The new study found Massachusetts residents in families with incomes between 139 and 500 percent of the federal poverty level — or roughly $39,000 to $139,000 for a family of four — as well as Black residents were more likely to have $2,000 or more in medical debt. They were also more likely to have been in debt for more than a year.
Medical debt stemming from a time when not all family members were insured was more common among Black residents and residents with family incomes below 300 percent of the federal poverty level, or about $83,000 for a family of four, said the report.
Interruptions in insurance strongly contributed to medical debt. Residents who had periods without insurance in their family reported nearly double the rate of debt as those where all family members were continuously insured, said the report.
But having no interruptions in health insurance is hardly an impregnable shield against debt, the report said.
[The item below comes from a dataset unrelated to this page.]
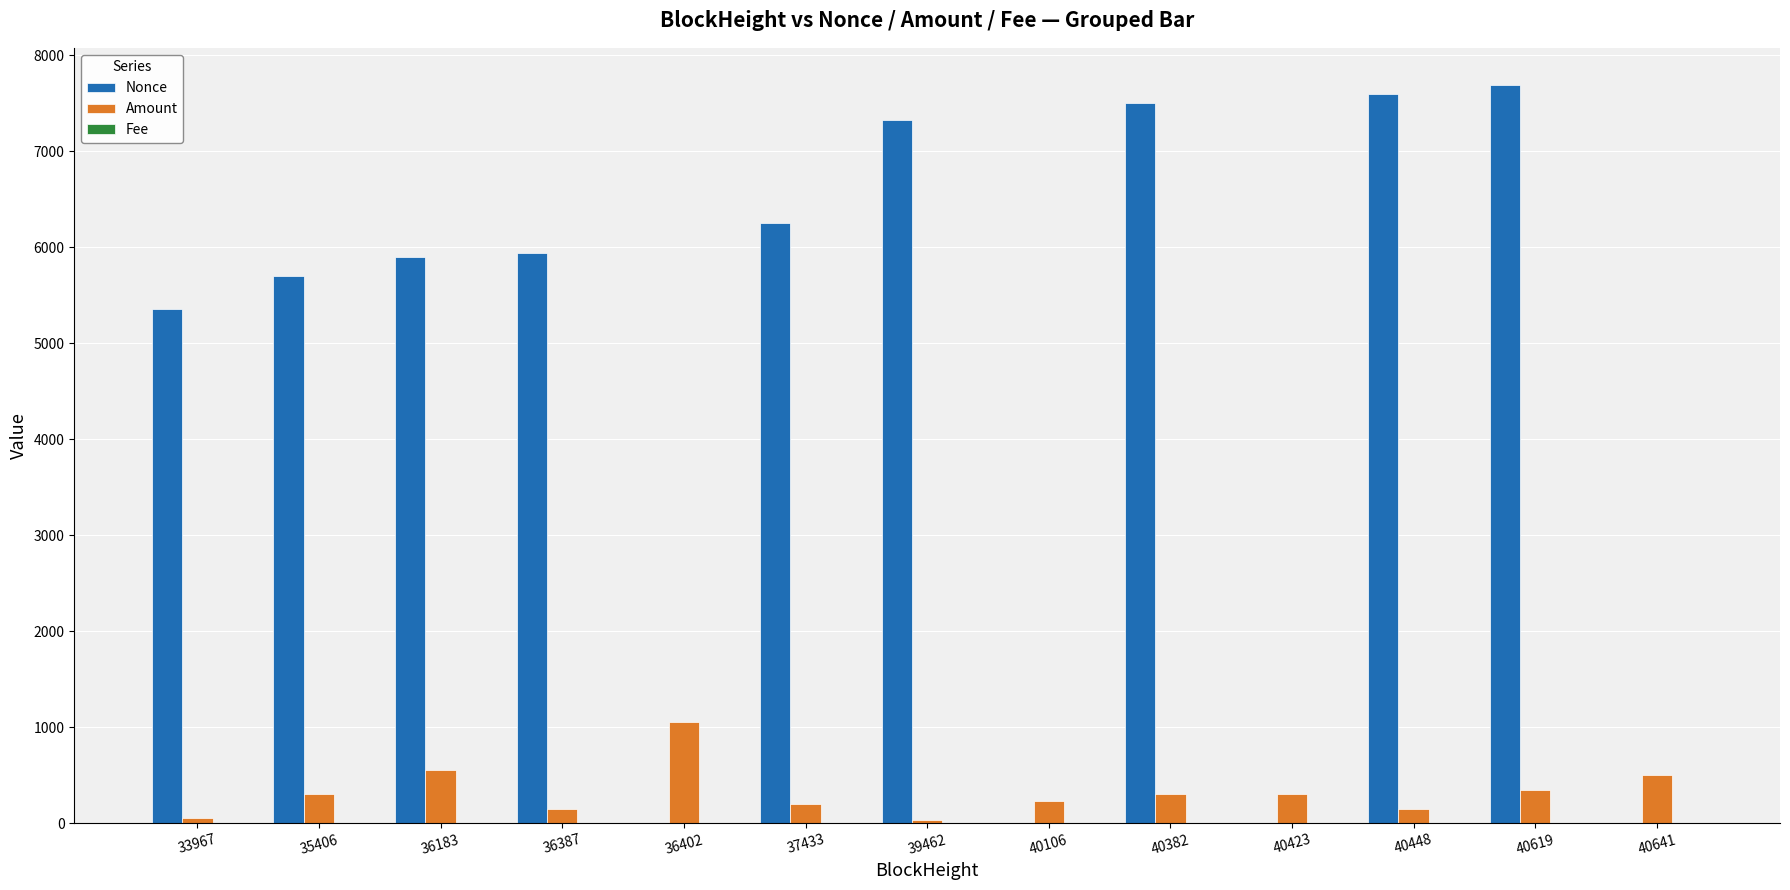

Which series changed the most between 33967 and 36402?

Nonce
For residents with continuous insurance, the most common causes of medical debt were deductibles (72 percent), copays (65 percent), or medical care not being covered by insurance (53 percent).
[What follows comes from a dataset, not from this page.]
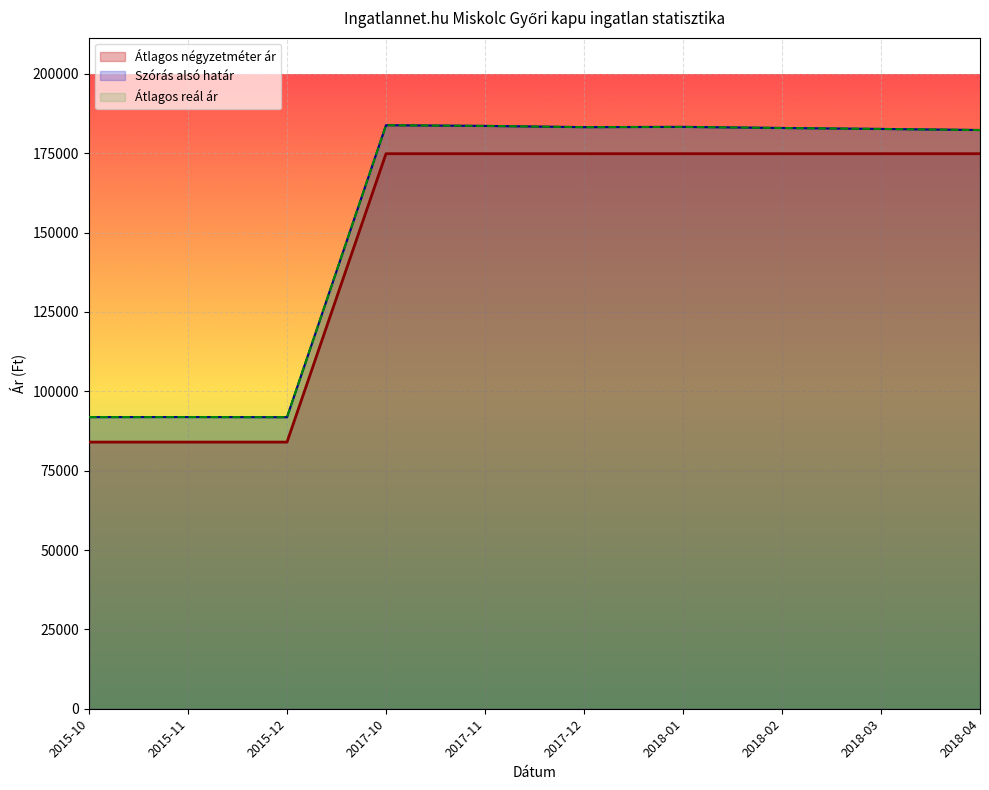

What is the sum of the Szórás alsó határ values at 2017-12 and 2015-10?

275086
The report, called “Burdened by the Bill: Understanding Medical Debt in Massachusetts,” pooled data from health insurance surveys in 2021 and 2023 to generate a detailed analysis of unpaid medical bills for the state’s 7.1 million residents.
Ashley Blackburn, interim executive director of the nonprofit Health Care For All, said the burden of medical debt in Massachusetts is deeply troubling and only growing.
“We know that this burden isn’t borne equally, with low- and moderate-income families and Black residents more likely to carry debt that exceeds $2,000 and to repay that debt over a longer and costlier period,” she said. “Massachusetts must act now to protect consumers already facing mounting debt that will only grow and worsen with upcoming federal cuts to health coverage and care.”
Lora Pellegrini, chief executive of the Massachusetts Association of Health Plans, which represents 13 insurers in the state excluding Blue Cross Blue Shield of Massachusetts, said medical debt is straining families’ finances.
She pointed a finger at health care systems, doctors, drug makers, and complex socioeconomic factors for contributing to the problem.
“High provider prices, the rising cost of prescription drugs, billing practices, and factors such as health status and income all contribute to medical debt and to the underlying growth in premiums and out-of-pocket costs,” she said in a statement.
The report came out when health care costs for millions of Americans are poised to rise next year. The enhanced tax credits for Affordable Care Act insurance premiums are due to expire at the end of the year without action by Congress and President Trump, and some experts predict that out-of-pocket costs could double. The expiration of the tax credits was a key factor in the record-breaking 43-day government shutdown.
“If Congress and the president refuse to extend the enhanced subsidies, the problems described in this report will look even worse just a few years from now,” said Alan Sager, a professor of health policy and management at the Boston University School of Public Health and member of the council that oversees the center that issued the report. “People will suffer, and people will go without health care.”
Governor Maura Healey has called on Trump and congressional Republicans to extend Affordable Care Act tax credits and condemning Medicaid cuts.
“It’s also why we are taking action here in Massachusetts to lower costs, including by capping copays and deductibles for the first time,” she said.